In this environment, real expertise becomes a liability. Candidates who think independently, challenge weak assumptions, or expose uncomfortable truths are not understood, at best, or seen as risky or dangerous whistle blowers, at worst. Meanwhile those who speak plain, rudimentary language and fit neatly into existing power structures, succeed. The system ends up rewarding conformity over competence, protecting internal empires and widening the gap between what organizations claim they want and what they actually choose.
Bald and Gray-Haired People – To The Rescue
It is important to understand that aforementioned problems do not hurt only worthy candidates—they also damage the companies themselves. When hiring systems filter out deep knowledge and reward performance, organizations stop getting the best talent and start listening to the loudest and most polished voices that come from a ‘safe heaven’ of corporate dysfunction. Senior leaders are often guided not by those with the deepest experience, but by those who can speak trendy jargon fluently and sell hot air with confidence. Over time, this leads executives down paths shaped more by fashion than by understanding.
Organizations begin to surround leadership with a noisy “advisory” layer that optimizes for optics—dashboards, slogans, velocity charts, “AI vs. Agile” debates, and promises of speed—often at the expense of hard-earned judgment. Meanwhile, experienced practitioners, the ones who have lived through multiple cycles of failure and recovery, are pushed aside as outdated or inconvenient. It is only, when complexity completely breaks through the hype, leaders are forced back to square one, relying again on the old crew—the people whose knowledge was built over decades. The problem is not innovation that the old crew unmistakably has in their arsenal. It is mistaking noise for wisdom, and performance for the ability to actually properly diagnose and treat a problem.
Conclusion
In the end, the rise of AI in HR and recruiting is neither inherently good nor inherently bad—it is a reflection of how we choose to shape and govern it. As this illustrative summary has explored, when left unchecked, automation can amplify existing flaws, erode human judgment, and reward superficial performance over genuine capability. We must remember that like dissolves like: systems that encourage low-effort optimization will attract low-quality behavior, just as thoughtful, ethical design will attract best outcomes.

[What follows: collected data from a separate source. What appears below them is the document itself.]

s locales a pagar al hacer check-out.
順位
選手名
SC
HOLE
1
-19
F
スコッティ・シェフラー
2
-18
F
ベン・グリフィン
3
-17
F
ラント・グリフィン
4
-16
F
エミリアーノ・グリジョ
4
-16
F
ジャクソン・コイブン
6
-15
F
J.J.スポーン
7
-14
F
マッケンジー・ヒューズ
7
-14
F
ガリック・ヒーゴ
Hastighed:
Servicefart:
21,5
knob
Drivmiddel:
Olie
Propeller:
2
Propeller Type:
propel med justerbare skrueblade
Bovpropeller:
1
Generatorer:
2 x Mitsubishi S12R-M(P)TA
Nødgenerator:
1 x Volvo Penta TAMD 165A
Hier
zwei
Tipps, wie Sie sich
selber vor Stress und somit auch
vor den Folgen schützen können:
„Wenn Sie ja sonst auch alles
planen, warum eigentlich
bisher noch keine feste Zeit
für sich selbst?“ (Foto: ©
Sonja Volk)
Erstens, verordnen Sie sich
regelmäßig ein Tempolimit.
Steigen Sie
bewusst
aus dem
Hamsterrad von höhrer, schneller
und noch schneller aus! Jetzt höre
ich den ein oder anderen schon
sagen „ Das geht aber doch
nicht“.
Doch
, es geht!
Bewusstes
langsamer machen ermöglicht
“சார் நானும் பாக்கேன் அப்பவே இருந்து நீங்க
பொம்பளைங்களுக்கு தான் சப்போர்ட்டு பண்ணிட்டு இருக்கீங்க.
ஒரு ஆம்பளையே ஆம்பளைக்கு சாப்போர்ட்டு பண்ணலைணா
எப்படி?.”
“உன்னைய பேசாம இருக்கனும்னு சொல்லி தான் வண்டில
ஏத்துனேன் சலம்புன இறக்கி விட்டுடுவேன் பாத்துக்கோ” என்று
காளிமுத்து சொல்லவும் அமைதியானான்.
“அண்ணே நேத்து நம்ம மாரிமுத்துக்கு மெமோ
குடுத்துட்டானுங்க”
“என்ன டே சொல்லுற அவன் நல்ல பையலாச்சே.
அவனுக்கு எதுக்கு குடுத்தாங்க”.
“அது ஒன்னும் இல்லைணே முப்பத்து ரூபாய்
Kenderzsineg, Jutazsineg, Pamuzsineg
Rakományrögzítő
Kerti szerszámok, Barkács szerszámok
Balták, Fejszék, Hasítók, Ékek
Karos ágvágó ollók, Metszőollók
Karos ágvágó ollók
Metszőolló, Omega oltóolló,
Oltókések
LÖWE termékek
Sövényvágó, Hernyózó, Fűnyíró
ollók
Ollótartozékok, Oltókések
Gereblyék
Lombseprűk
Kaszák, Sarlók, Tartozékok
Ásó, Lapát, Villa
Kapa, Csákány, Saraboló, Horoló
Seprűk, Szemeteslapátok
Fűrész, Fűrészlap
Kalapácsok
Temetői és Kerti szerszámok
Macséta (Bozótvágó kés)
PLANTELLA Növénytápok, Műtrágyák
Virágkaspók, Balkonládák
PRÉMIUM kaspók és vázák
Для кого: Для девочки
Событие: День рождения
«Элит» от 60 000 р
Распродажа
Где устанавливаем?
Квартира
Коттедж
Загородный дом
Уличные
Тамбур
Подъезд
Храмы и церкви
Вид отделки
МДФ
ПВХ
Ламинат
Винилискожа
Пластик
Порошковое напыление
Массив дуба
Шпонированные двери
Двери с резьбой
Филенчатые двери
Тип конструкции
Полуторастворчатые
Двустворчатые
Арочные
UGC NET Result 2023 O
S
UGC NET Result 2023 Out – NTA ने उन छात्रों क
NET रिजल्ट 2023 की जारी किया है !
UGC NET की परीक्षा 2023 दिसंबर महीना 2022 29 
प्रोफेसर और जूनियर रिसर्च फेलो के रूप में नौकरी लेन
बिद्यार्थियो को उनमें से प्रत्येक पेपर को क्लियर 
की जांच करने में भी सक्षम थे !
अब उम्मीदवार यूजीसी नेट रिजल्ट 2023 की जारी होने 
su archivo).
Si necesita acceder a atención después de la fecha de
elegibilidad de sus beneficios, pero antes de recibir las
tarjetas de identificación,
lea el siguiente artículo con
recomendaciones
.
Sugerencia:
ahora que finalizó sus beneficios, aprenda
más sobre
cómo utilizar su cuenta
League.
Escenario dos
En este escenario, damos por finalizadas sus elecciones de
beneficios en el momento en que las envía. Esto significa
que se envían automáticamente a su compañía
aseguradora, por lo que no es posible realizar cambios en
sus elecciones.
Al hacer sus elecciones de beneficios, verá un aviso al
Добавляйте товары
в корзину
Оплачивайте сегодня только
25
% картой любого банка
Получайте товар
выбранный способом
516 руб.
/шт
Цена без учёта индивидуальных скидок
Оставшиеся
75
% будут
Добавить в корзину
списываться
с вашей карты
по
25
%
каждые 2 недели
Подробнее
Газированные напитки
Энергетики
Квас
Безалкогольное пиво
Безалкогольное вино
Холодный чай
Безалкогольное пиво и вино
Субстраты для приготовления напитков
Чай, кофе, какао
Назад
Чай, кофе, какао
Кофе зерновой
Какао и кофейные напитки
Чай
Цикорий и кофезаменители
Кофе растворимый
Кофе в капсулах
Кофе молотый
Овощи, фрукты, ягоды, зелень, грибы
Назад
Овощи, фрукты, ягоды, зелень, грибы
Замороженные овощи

That is why the use of AI in hiring should remain very controlled and tightly governed, with clear boundaries that prevent us from crossing red lines and drifting into a world, where norms, values, and ethics get watered down and trivialized. With intentional policies, careful oversight, and a commitment to preserving the human core of work, we can harness the benefits of AI without sacrificing trust, fairness, and dignity. Ultimately, the goal is not to stop progress, but to ensure that progress serves people, not just processes—and that is a future worth building.